There might be a hitch, Chander and Kortz said. OpenAI’s regards to service require that most claims be fixed through arbitration, not claims. There’s an exception for lawsuits “to stop unapproved use or abuse of the Services or intellectual home infringement or misappropriation.”

There’s a bigger drawback, though, experts stated.

“You ought to understand that the brilliant scholar Mark Lemley and a coauthor argue that AI regards to usage are most likely unenforceable,” stated. He was describing a January 10 paper, “The Mirage of Expert System Regards To Use Restrictions,” by Stanford Law’s Mark A. Lemley and Peter Henderson of Princeton University’s Center for Information Technology Policy.

To date, “no model developer has actually attempted to implement these terms with monetary penalties or injunctive relief,” the paper says.

“This is most likely for good reason: we think that the legal enforceability of these licenses is doubtful,” it includes. That remains in part because design outputs “are largely not copyrightable” and since laws like the Digital Millennium Copyright Act and the Computer Fraud and Abuse Act “offer limited recourse,” it states.

“I believe they are most likely unenforceable,” Lemley told BI of OpenAI’s regards to service, “since DeepSeek didn’t take anything copyrighted by OpenAI and since courts normally will not implement agreements not to contend in the absence of an IP right that would avoid that competition.”

Lawsuits in between parties in different countries, trademarketclassifieds.com each with its own legal and enforcement systems, are always tricky, Kortz said.

Even if OpenAI cleared all the above hurdles and won a judgment from an US court or arbitrator, “in order to get DeepSeek to turn over money or stop doing what it’s doing, the enforcement would boil down to the Chinese legal system,” he stated.

Here, OpenAI would be at the mercy of another extremely complex area of law - the enforcement of foreign judgments and the balancing of specific and corporate rights and national sovereignty - that stretches back to before the starting of the US.

“So this is, a long, made complex, laden process,” Kortz added.

Could OpenAI have protected itself better from a distilling incursion?

“They might have utilized technical procedures to obstruct repetitive access to their site,” Lemley stated. “But doing so would also disrupt normal customers.”

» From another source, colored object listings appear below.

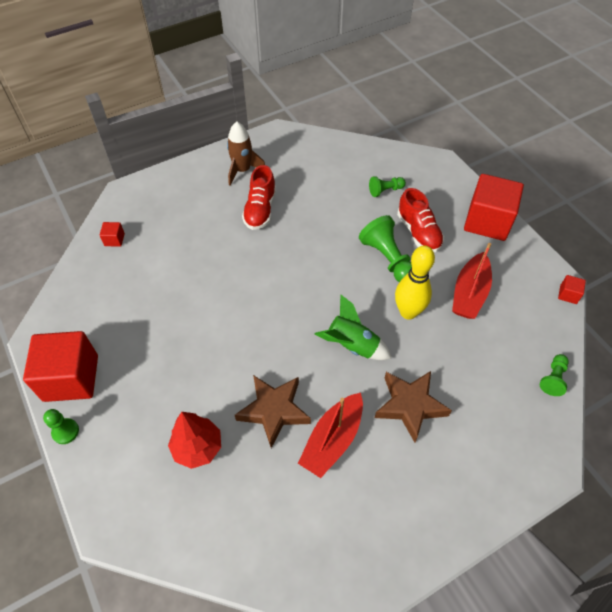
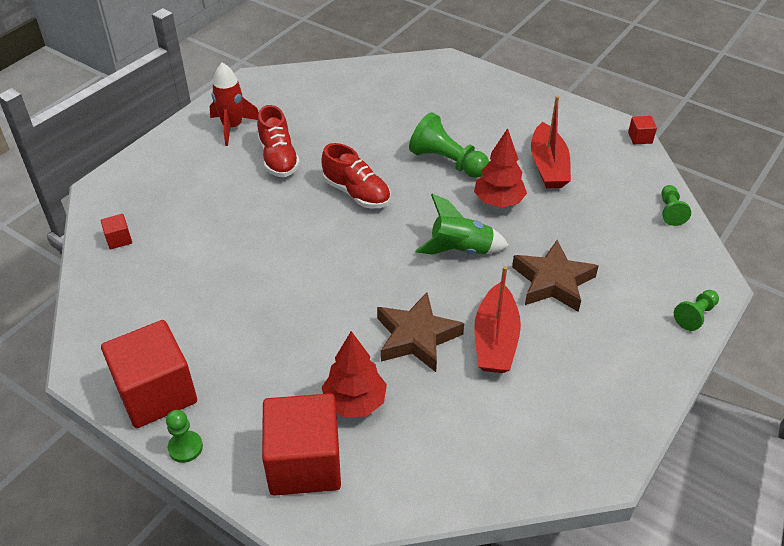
camera: 25 degrees left, 10 degrees down
(242, 170) = (233, 127): brown rocket -> red rocket
(385, 190) = (405, 102): green pawn -> green pawn (695, 315)
(408, 312) = (498, 202): yellow bowling pin -> red tree
(418, 232) = (463, 129): red shoe -> red shoe (356, 193)
(487, 221) = (526, 99): red cube -> red cube (304, 463)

He included: “I don’t think they could, or should, have a valid legal claim against the searching of uncopyrightable information from a public site.”

Representatives for DeepSeek did not instantly react to a request for comment.

“We know that groups in the PRC are actively working to utilize approaches, including what’s known as distillation, to attempt to duplicate sophisticated U.S. AI designs,” Rhianna Donaldson, an OpenAI representative, told BI in an emailed declaration.